Opinião
Ao serviço de Sua Majestade
Putin e Trump, duas faces de uma mesma moeda, não pouparão meios nem esforços para controlarem os destinos do planeta ao seu próprio jeito. Só que agora as coisas não são como nos primeiros tempos de James Bond - não sabemos onde estão os bons da fita.
1. Nos bons velhos tempos, as histórias de espiões não vinham à tona. Conhecíamo-las dos livros e dos filmes, a maioria inventadas, porque os que podiam contar as verdadeiras eram postos a recato. Imaginávamos, via 007, que o mundo real estava cheio de agentes especiais, que se matavam uns aos outros impunemente, certos como estavam de que os seus movimentos estavam protegidos por um pacto de silêncio entre todos os players. Tínhamos o nosso código de valores bem formatado - os bons, a quem tudo se permitia, eram os ingleses e os americanos, enquanto os vilões, a quem nada se tolerava, eram os soviéticos e seus aliados (mais tarde, também os árabes e certo tipo de terroristas). E vivíamos felizes.

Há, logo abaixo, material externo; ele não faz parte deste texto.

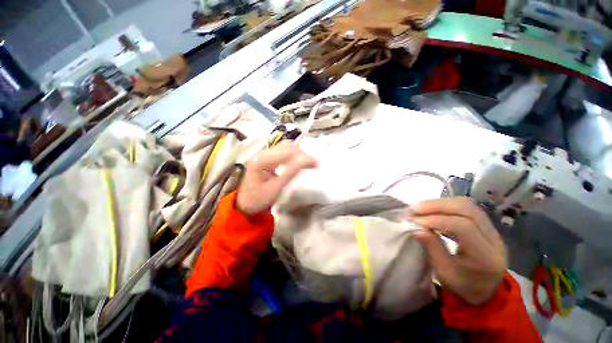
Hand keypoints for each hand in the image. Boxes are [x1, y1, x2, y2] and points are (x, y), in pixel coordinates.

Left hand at [237, 145, 316, 214]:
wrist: (246, 203)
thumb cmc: (259, 199)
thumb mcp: (275, 188)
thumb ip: (289, 173)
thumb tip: (305, 161)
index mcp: (261, 161)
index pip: (287, 153)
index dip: (303, 157)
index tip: (317, 163)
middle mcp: (262, 153)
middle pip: (287, 147)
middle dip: (303, 154)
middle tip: (315, 164)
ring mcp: (264, 153)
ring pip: (286, 146)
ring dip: (299, 153)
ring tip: (309, 162)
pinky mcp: (267, 157)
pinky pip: (283, 150)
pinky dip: (294, 154)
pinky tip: (300, 160)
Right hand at [410, 197, 505, 304]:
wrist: (486, 290)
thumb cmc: (464, 285)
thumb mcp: (445, 273)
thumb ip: (433, 249)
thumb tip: (417, 229)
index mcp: (486, 255)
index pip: (463, 226)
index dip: (436, 220)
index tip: (414, 221)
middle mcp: (493, 238)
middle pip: (466, 209)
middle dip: (436, 205)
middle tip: (413, 209)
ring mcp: (491, 228)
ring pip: (465, 204)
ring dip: (439, 203)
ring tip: (418, 208)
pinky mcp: (484, 224)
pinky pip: (464, 207)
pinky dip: (444, 205)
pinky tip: (430, 210)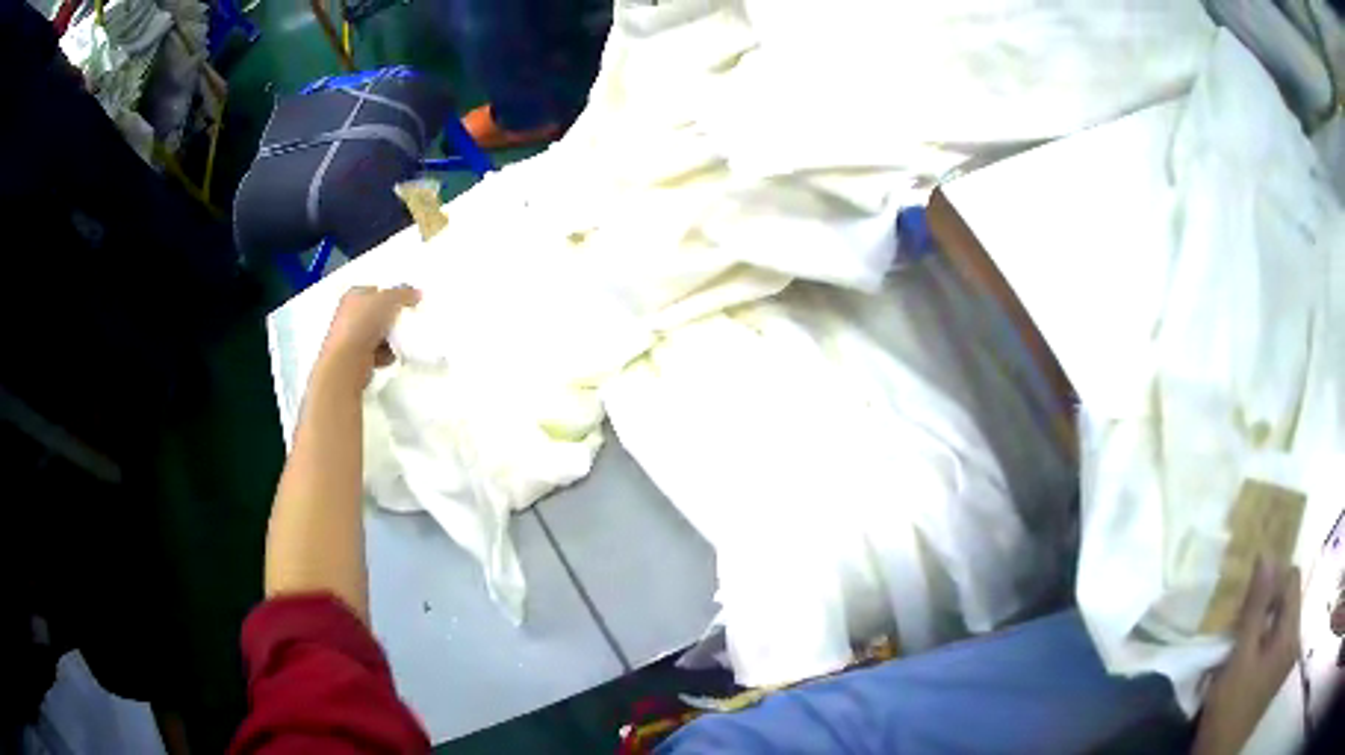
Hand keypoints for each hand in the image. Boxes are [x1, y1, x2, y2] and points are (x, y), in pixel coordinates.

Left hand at [316, 285, 420, 386]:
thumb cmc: (363, 323)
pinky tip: (387, 356)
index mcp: (354, 295)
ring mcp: (352, 336)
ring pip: (380, 334)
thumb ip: (404, 294)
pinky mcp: (356, 356)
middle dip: (394, 319)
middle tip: (405, 322)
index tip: (408, 302)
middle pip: (380, 313)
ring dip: (391, 339)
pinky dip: (385, 354)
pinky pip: (378, 352)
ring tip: (397, 342)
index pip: (377, 290)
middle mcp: (351, 314)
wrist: (348, 361)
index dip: (393, 294)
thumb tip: (417, 294)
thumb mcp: (388, 300)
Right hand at [1194, 559, 1301, 754]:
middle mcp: (1296, 639)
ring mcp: (1289, 657)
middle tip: (1239, 625)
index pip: (1292, 579)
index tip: (1247, 599)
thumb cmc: (1229, 709)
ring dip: (1264, 624)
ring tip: (1239, 645)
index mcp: (1291, 634)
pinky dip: (1265, 640)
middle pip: (1289, 600)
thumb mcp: (1239, 658)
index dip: (1273, 580)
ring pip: (1283, 620)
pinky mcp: (1280, 671)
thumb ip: (1256, 607)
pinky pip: (1279, 639)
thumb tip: (1266, 556)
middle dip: (1267, 605)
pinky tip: (1246, 660)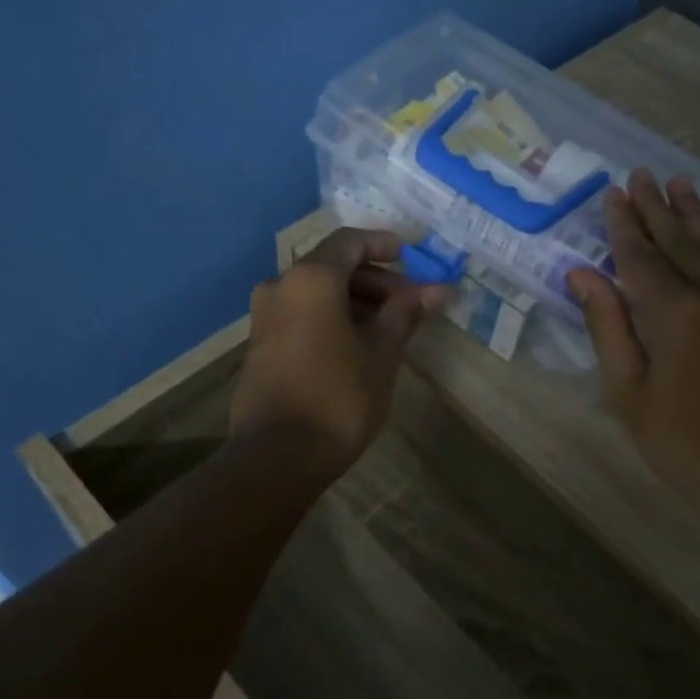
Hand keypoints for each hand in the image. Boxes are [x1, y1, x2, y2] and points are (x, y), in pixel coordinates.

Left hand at [231, 228, 448, 476]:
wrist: (277, 456)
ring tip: (389, 329)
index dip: (384, 244)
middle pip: (333, 267)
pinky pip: (302, 314)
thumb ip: (406, 312)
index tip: (413, 259)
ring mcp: (265, 316)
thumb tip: (439, 289)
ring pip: (317, 293)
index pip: (350, 241)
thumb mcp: (382, 352)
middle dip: (376, 281)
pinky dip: (331, 318)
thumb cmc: (339, 397)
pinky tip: (358, 346)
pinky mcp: (260, 345)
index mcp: (310, 279)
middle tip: (410, 305)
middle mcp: (281, 287)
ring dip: (355, 301)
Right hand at [566, 171, 699, 531]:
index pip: (641, 256)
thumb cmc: (686, 448)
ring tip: (678, 184)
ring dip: (693, 215)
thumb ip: (607, 327)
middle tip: (640, 174)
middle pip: (681, 241)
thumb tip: (582, 273)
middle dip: (656, 208)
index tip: (612, 193)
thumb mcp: (629, 395)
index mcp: (676, 315)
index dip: (622, 225)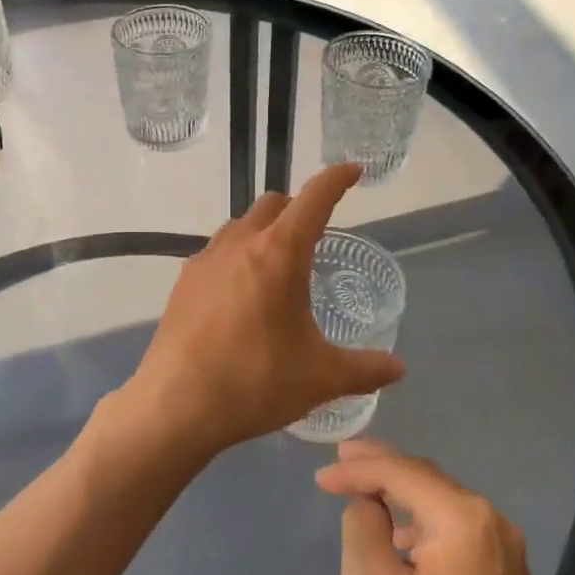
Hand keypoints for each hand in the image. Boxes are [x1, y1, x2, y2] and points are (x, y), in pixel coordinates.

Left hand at [123, 164, 403, 456]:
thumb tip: (398, 370)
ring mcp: (206, 259)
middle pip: (273, 204)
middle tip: (316, 234)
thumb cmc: (255, 381)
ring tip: (278, 266)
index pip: (314, 199)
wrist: (176, 404)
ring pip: (240, 224)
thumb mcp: (319, 377)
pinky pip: (217, 252)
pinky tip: (241, 295)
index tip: (352, 171)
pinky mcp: (184, 281)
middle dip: (298, 207)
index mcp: (279, 253)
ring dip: (264, 230)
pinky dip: (237, 256)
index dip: (336, 179)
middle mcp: (240, 243)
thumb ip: (364, 369)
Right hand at [316, 440, 540, 574]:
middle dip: (380, 469)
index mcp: (466, 521)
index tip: (320, 476)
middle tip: (339, 462)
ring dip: (401, 495)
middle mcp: (496, 526)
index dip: (357, 468)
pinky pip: (456, 533)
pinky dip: (422, 524)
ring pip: (442, 505)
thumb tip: (369, 502)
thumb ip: (363, 524)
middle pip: (427, 481)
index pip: (402, 473)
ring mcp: (506, 557)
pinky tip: (396, 536)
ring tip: (360, 490)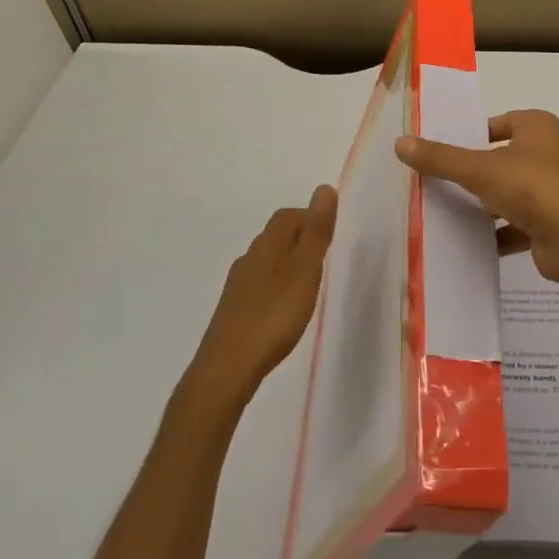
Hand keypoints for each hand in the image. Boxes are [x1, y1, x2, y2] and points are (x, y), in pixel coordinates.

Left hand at [186, 186, 337, 406]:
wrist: (227, 369)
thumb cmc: (273, 316)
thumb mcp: (304, 271)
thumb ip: (316, 232)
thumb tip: (324, 188)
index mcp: (266, 246)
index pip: (287, 216)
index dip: (309, 217)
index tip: (331, 233)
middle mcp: (248, 259)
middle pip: (276, 237)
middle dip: (300, 239)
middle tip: (326, 258)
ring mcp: (237, 287)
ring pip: (267, 262)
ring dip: (288, 264)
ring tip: (310, 284)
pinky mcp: (233, 312)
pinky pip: (260, 286)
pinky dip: (277, 286)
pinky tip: (285, 309)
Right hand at [395, 110, 558, 320]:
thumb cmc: (535, 189)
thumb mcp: (481, 169)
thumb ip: (441, 158)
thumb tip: (399, 143)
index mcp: (538, 127)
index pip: (494, 123)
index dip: (466, 133)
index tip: (433, 148)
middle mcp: (546, 153)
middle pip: (496, 158)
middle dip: (467, 171)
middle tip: (425, 178)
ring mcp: (549, 190)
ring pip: (503, 192)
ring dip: (477, 203)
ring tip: (435, 209)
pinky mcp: (547, 224)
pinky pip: (510, 224)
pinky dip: (490, 232)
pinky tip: (460, 240)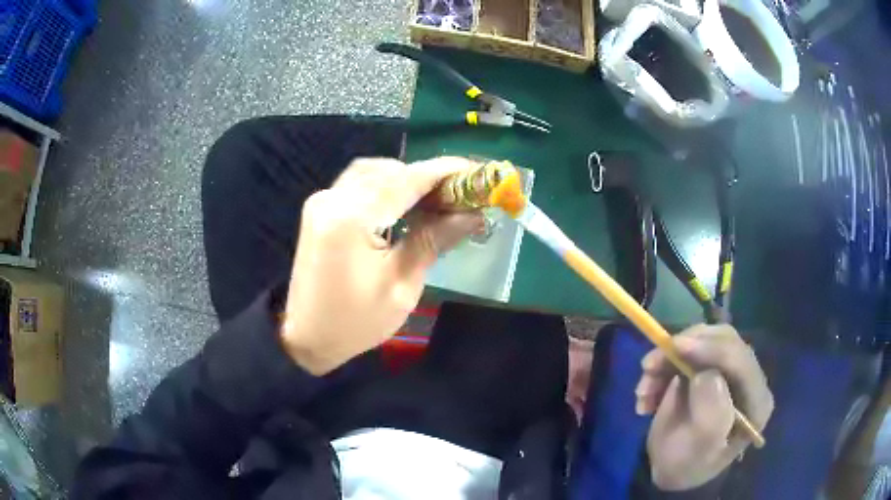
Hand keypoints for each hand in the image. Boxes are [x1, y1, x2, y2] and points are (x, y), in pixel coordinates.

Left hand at [279, 157, 483, 374]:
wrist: (306, 338)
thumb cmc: (355, 322)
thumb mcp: (401, 286)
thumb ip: (434, 240)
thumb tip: (472, 215)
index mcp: (351, 218)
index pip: (406, 180)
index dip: (444, 172)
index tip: (476, 172)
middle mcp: (332, 199)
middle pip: (388, 170)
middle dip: (426, 177)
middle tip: (458, 195)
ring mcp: (321, 201)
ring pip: (372, 173)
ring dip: (404, 180)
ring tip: (434, 201)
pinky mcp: (319, 209)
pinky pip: (358, 185)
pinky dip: (384, 188)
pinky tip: (403, 206)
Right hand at [635, 325, 773, 490]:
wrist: (673, 470)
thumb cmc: (687, 466)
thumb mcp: (699, 451)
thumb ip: (711, 416)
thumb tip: (706, 376)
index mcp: (756, 400)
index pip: (741, 360)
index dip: (711, 348)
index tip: (675, 347)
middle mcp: (747, 379)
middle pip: (722, 341)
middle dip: (683, 349)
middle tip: (649, 366)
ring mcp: (727, 370)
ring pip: (702, 341)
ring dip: (667, 360)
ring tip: (642, 391)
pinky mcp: (707, 367)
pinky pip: (686, 352)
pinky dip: (662, 366)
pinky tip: (647, 393)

A queda do muro de Berlim e as novas tecnologias baralharam-nos as referências. A velha contradição entre os blocos comunista e capitalista desaparecia, o mundo ficava mais aberto e exposto, o escrutínio público, mais intenso. Provavelmente, o turnaround na mediatização em larga escala de incidentes de espionagem ocorre em 1985 com o escândalo do Rainbow Warrior (do movimento Greenpeace), afundado à bomba pelos serviços secretos franceses, em Auckland, na Nova Zelândia. Os velhos pactos de silêncio mantinham-se, mas agora o controlo da informação revelava-se muito mais complexo, as fugas de informação mais frequentes, a amplificação dos factos inevitável.
É neste estado das artes de intelligence, informação e contra-informação, que as grandes potências mundiais desenvolvem os seus jogos de guerra e de geopolítica. Tudo leva a crer que as actividades de espionagem tenham recrudescido, face aos múltiplos conflitos e contradições com que o mundo se debate. Putin e Trump, duas faces de uma mesma moeda, não pouparão meios nem esforços para controlarem os destinos do planeta ao seu próprio jeito. Só que agora as coisas não são como nos primeiros tempos de James Bond - não sabemos onde estão os bons da fita.
2. Os russos poderão (ou não) ter sido os autores do atentado a Sergei Skripal e filha, mas convenhamos que a história não faz qualquer sentido. Recapitule-se: na década passada, Skripal era agente dos serviços secretos de Moscovo, mas passava informações ao MI5 britânico; é descoberto e preso pelos russos; em 2010, numa troca negociada de espiões, vai viver para Inglaterra; em 2018, a meses de eleições presidenciais e do campeonato do mundo de futebol na Rússia, é vítima de um ataque químico em solo britânico. Para lá de não se vislumbrar o ganho que os russos poderiam obter na operação, nem a lógica do seu timing, é razoável supor-se que, como judiciosamente destacou o chefe da diplomacia russa, "se o seu país tivesse sido responsável, tê-lo-ia feito com um ataque sofisticado, causando morte imediata à vítima". Ora aí está um argumento digno de espiões à séria, tal como nós os imaginamos.
Tudo o resto - os processos de intenções, as acusações, a expulsão de diplomatas - poderá não passar de folclore para inglês ver. E para irritar Putin, o pragmático.
A figura do mês: Donald Trump
Não há memória de alguma vez um Presidente de um país normal ter exibido, em conferência de imprensa, os números detalhados de um negócio de venda de armas a um país onde se encontra em visita.
Com a ajuda de dois cartazes onde constavam as 12 categorias de armamento contempladas no acordo, Trump desfilou os valores contratuais pela venda de fragatas, aviões, tanques, mísseis, peças de artilharia, sistemas antimíssil e outras rubricas pesadas. Rodeado de sauditas que se riam das suas graçolas ("This is peanuts for you", soltou Trump, entre os números das granadas e dos rockets), o Presidente norte-americano exibiu o que de melhor dele se conhece - pesporrência e insensatez.
Mas não se pense que os sauditas são idiotas. Além de terem reclamado um desconto de 3,5 mil milhões de dólares sobre o último contrato - que foi concedido, à custa dos contribuintes americanos e de muitos protestos -, vão igualmente equipar-se com o S400, o sistema russo antimíssil, que coexistirá com o norte-americano Thaad.
O número do mês: 1500 milhões de euros
Depois de a China, em finais de 2017, ter anunciado um programa de desenvolvimento das indústrias ligadas à inteligência artificial (IA) no valor de 150 mil milhões de dólares, até 2030, é agora a vez de França se lançar igualmente na corrida ao Eldorado da IA. O governo francês vai afectar 1500 milhões de euros de fundos públicos ao desenvolvimento da IA até 2022.
"A IA é uma revolução não só tecnológica, mas também económica, social e ética. Não se produzirá em cinco ou em 50 anos. Está a chegar.", afirmou Emmanuel Macron no Collège de France, onde deu a conhecer as linhas directrizes do programa, fortemente assente no tecido empresarial.
O plano francês contém verbas para a investigação aplicada, para o empreendedorismo em IA e para o desenvolvimento industrial, em áreas-chave como a defesa, os transportes, o ambiente e a saúde. Se é certo que ninguém consegue antecipar ao que a IA nos conduzirá, parece igualmente seguro que todos quererão estar no pelotão dianteiro, seja lá o que isso for.